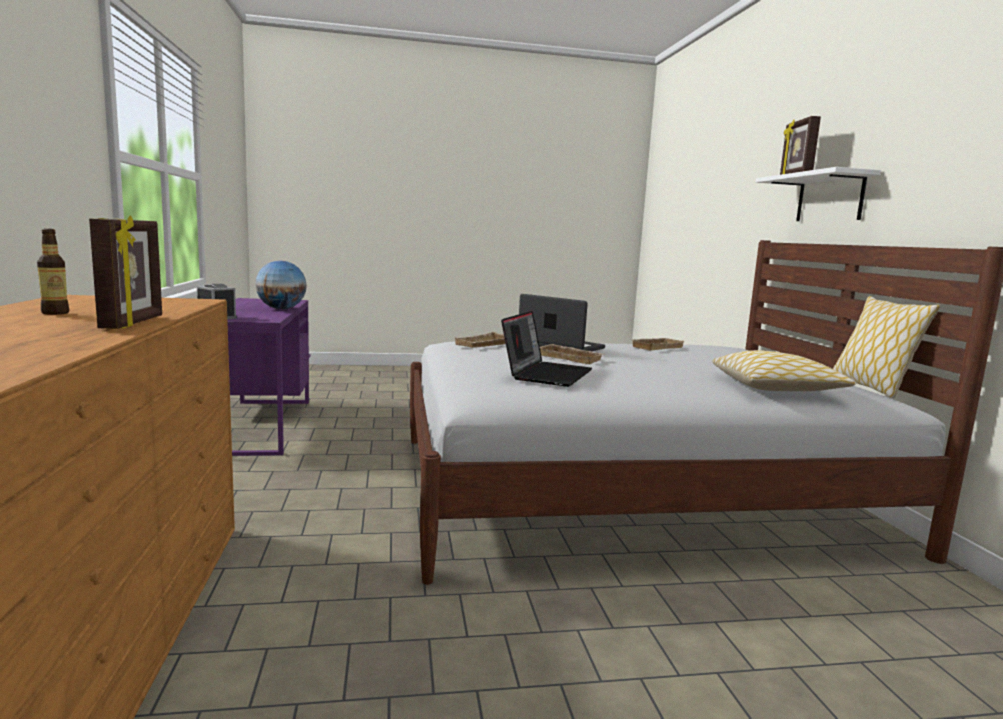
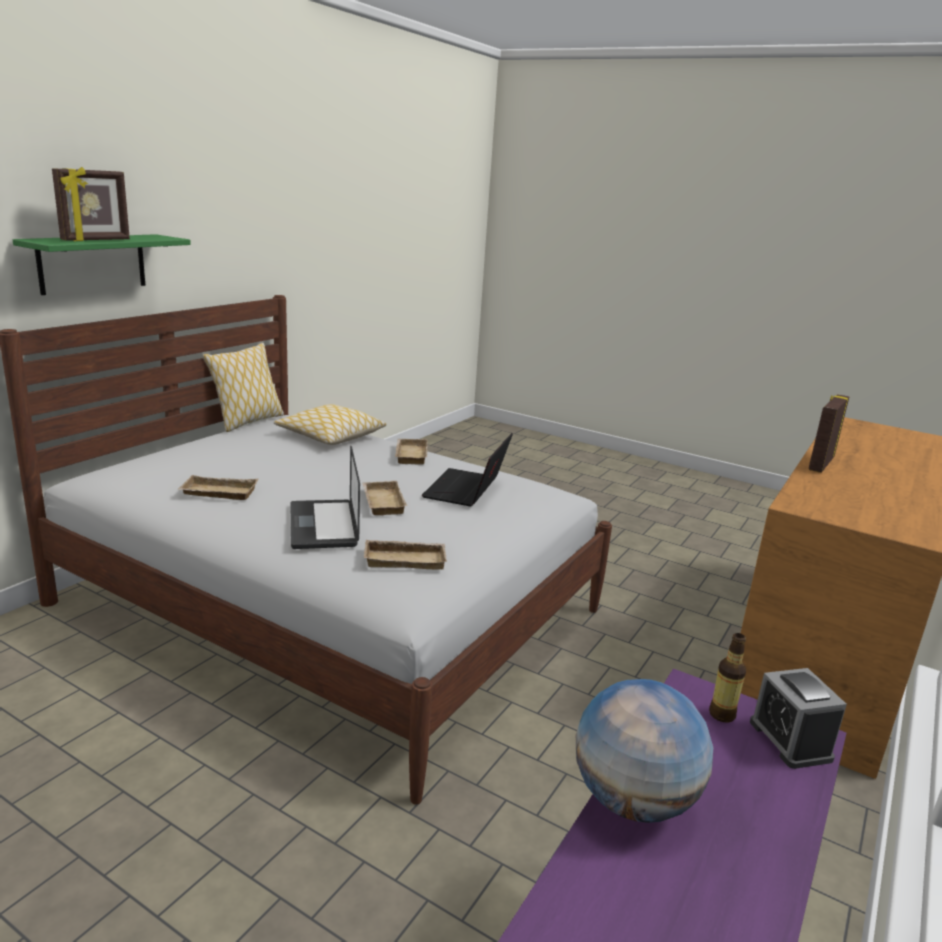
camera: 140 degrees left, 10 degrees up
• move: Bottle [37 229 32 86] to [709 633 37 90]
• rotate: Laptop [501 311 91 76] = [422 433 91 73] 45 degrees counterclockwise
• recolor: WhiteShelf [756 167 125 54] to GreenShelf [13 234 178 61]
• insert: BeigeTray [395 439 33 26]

========

REQUIREMENT
With the line that contains "[709 633 37 90]" as the starting point, output each line exactly through the end of the listing above.

TASK RESULT
• move: Bottle [37 229 32 86] to [709 633 37 90]
• rotate: Laptop [501 311 91 76] = [422 433 91 73] 45 degrees counterclockwise
• recolor: WhiteShelf [756 167 125 54] to GreenShelf [13 234 178 61]
• insert: BeigeTray [395 439 33 26]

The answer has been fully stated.